京都水族館の入り口を入ってすぐの水槽で存在感を示しているのが、今回のテーマ、オオサンショウウオです。いつ訪れても、「こんなに大きいなんて知らなかった」「京都に住んでるけど初めて見たな」などと、来館者が驚きと興奮の表情でその姿を見つめています。
ミュージアムショップで人気なのはぬいぐるみ。S~XXLサイズまで大きさも豊富で、筆者はLLサイズを持っています。天敵の鳥から身を守るために岩場と同化している皮膚の色や、口を閉じてにっこり笑ったような表情が印象的です。
リアルな存在感を示すこのぬいぐるみで、お家に帰ってもオオサンショウウオの姿を観察してみましょう。つぶらな瞳はすでに退化しており、自分が明るい場所にいるのか暗い場所にいるのかわかるほどの視力しかないといわれています(2018, 京都水族館)。筆者が特に興味を引いたのは、オオサンショウウオの手。前足と後ろ足で指の本数が異なり、前足は4本、後ろ足は5本。もちろんその本数もぬいぐるみで正確に表現されています。
京都水族館のホームページを見てみると、そのコンセプトに「水と共につながる、いのち。」と掲げられています。京都の川が育んできた豊かな生態系を、来館者が見つめ直すために、展示やイベントを通じて積極的な啓蒙活動を行っています。
また、京都水族館は「総合エデュメント型施設」を目指しています。「エデュメント」とは、エデュケーション(教育)とエンターテインメント(娯楽)をかけ合わせた造語。来館者が主体的に積極的に生き物に関わり、学んでいく仕組みづくりに奮闘しているとのことです。
前述したオオサンショウウオのぬいぐるみも、そのリアルさを細部にまで再現することで、展示での驚きを失わず、「オオサンショウウオって結構かわいいんだね」と、購入者自らが親しみやすいポイントを発見できるようになっています。
親しみながら学ぶ。それを実現させるために、展示やイベントだけではなく、ミュージアムグッズに至るまで表現に気を配る。その大切さを、このオオサンショウウオのぬいぐるみから学ぶことができました。

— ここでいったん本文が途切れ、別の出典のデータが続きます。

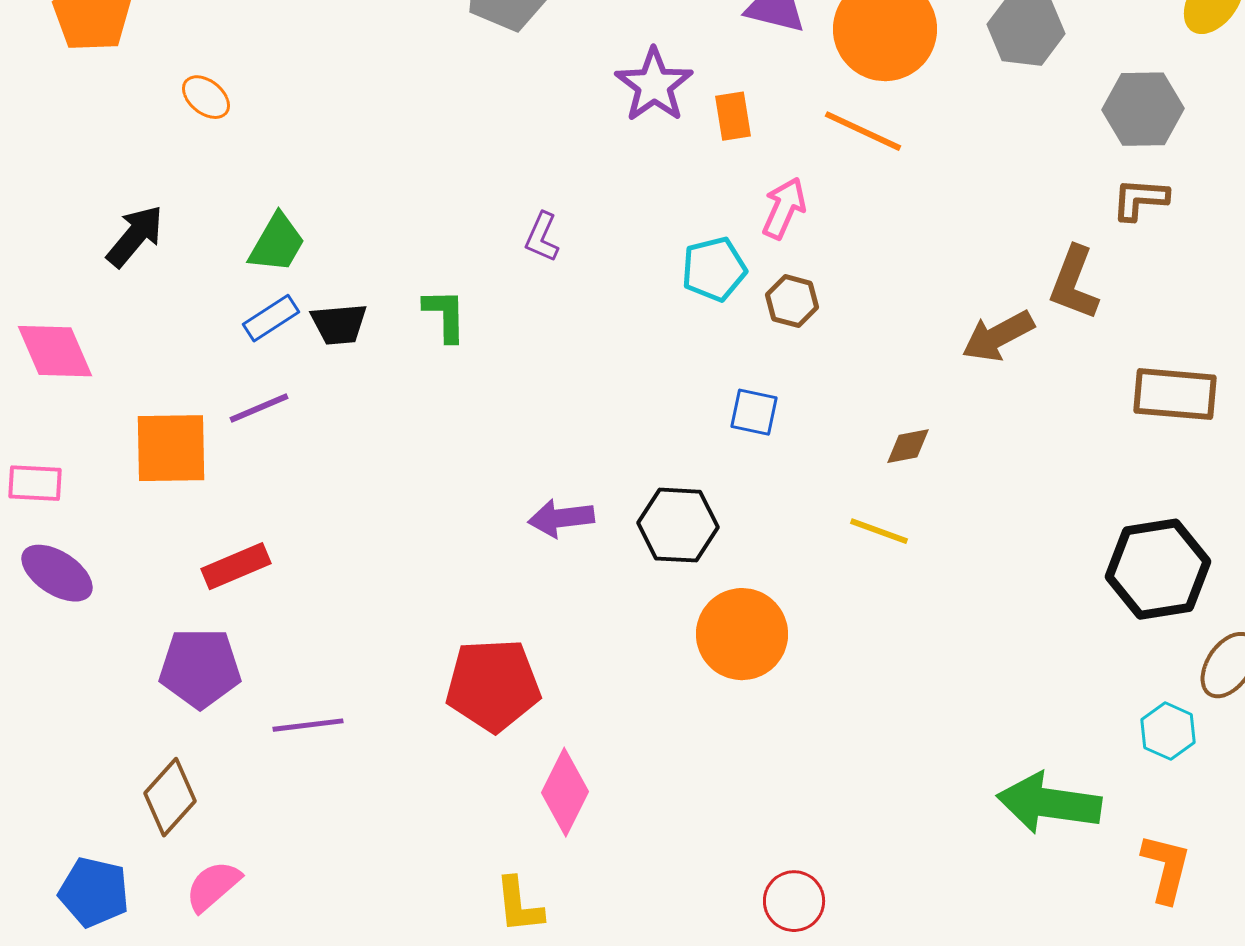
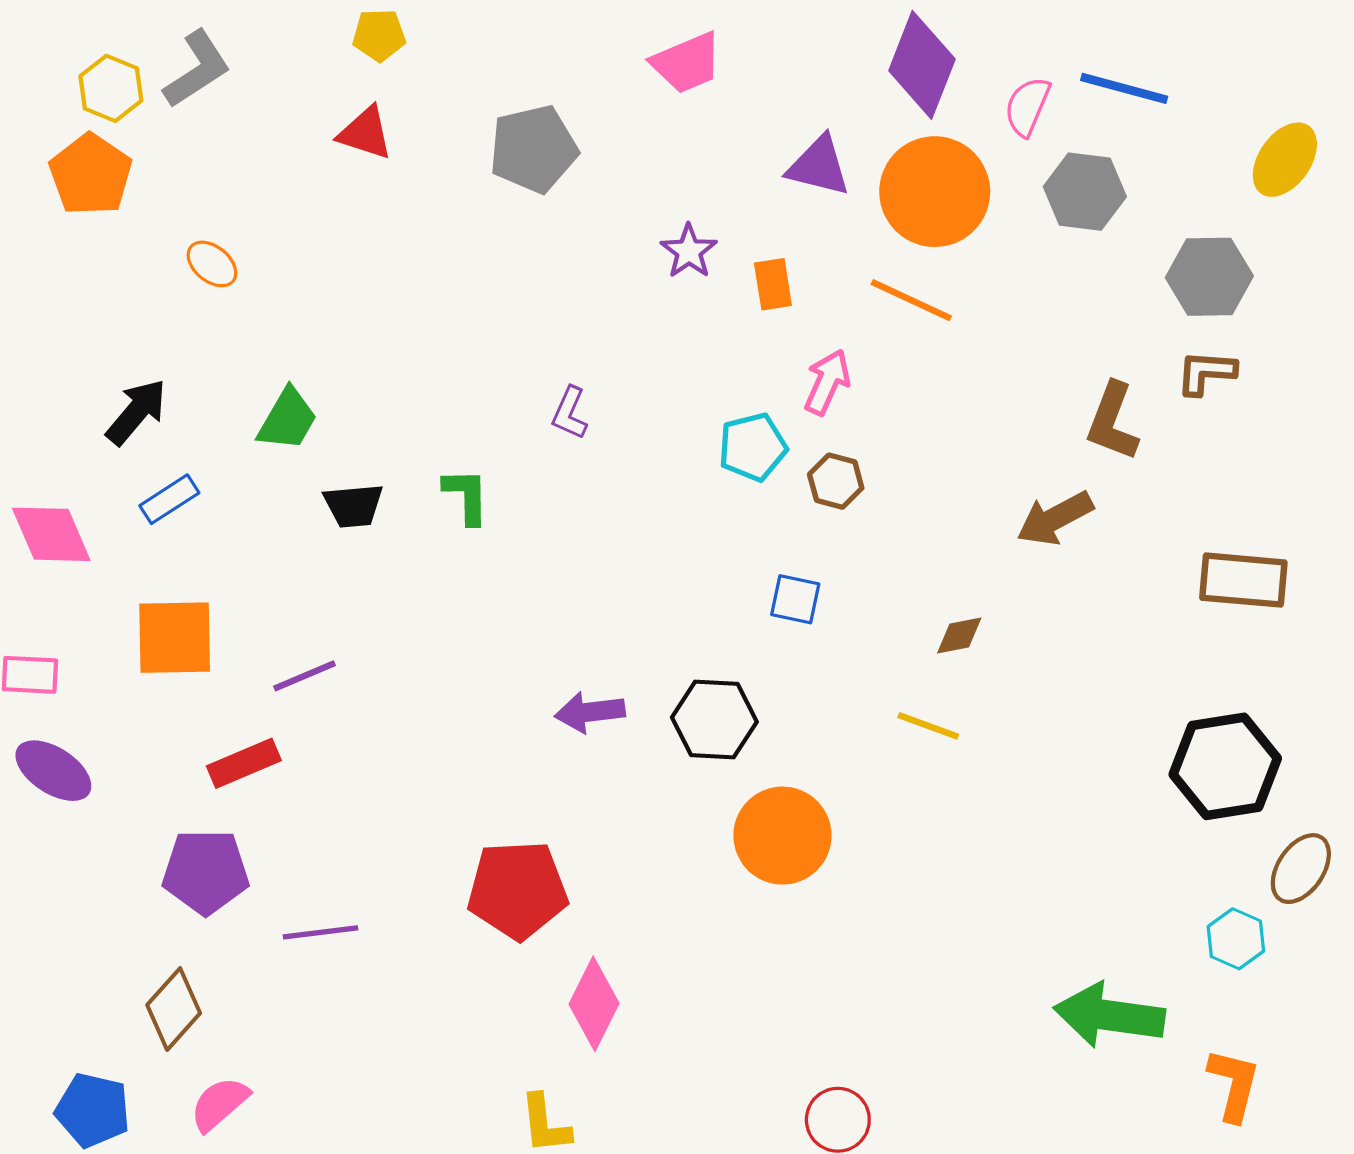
purple star: (654, 85) -> (689, 251), size x0.7
brown L-shape: (1074, 283) -> (1112, 422), moved
blue rectangle: (271, 318) -> (169, 499), moved
purple line: (259, 408) -> (305, 676), moved

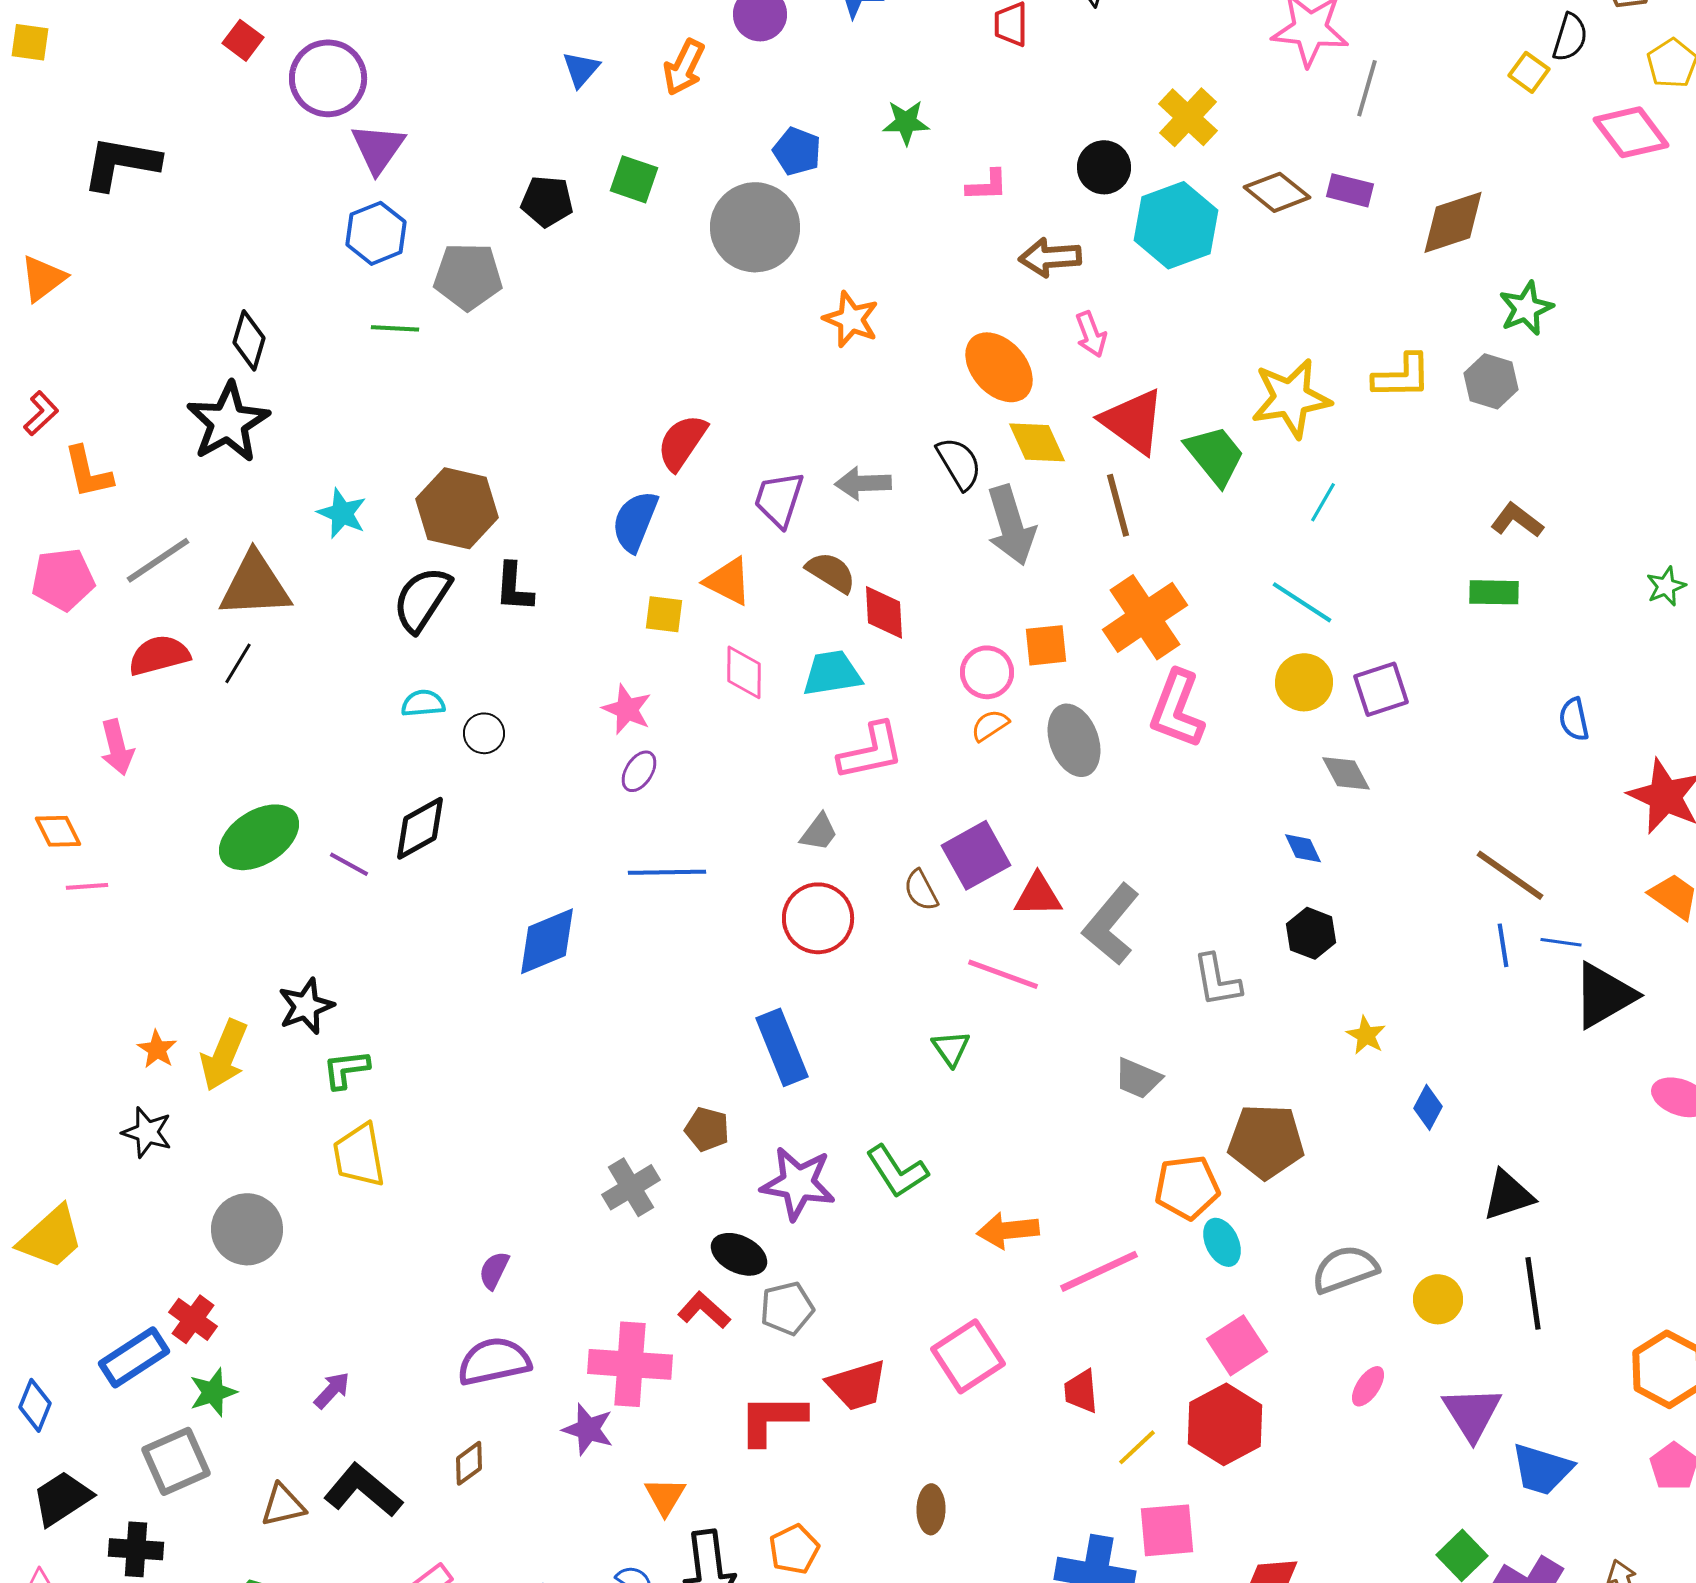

そんなオオサンショウウオですが、かつて中国から持ち込まれ野生化したチュウゴクオオサンショウウオとの交雑が進み、在来種の数が減少しています。在来種のオオサンショウウオは1952年に特別天然記念物に指定され、文化財保護法の対象になっています。食用に輸入されたチュウゴクオオサンショウウオも実は絶滅危惧種。また、鴨川水系に生息するオオサンショウウオの90%以上が交雑種と判明しており、他にも岡山県鏡野町では2017年度からこれまでに捕獲した117匹のうち、27匹が交雑種だと判明しています(2020, 朝日新聞)。これ以上、交雑種の数を増やさないようにするためにも、生息域を広げないことが重要になっています。
京都水族館では、京都市や京都大学が中心となって行うオオサンショウウオの生息調査にも参加。捕獲した個体の一部を飼育し、この現状を広く知ってもらうための活動も行っています。オオサンショウウオの生き物としての特徴や魅力を知るだけではなく、生息の現状を親しみながら学ぶ。その舞台としての京都水族館の役割が、今後も重要になってくるでしょう。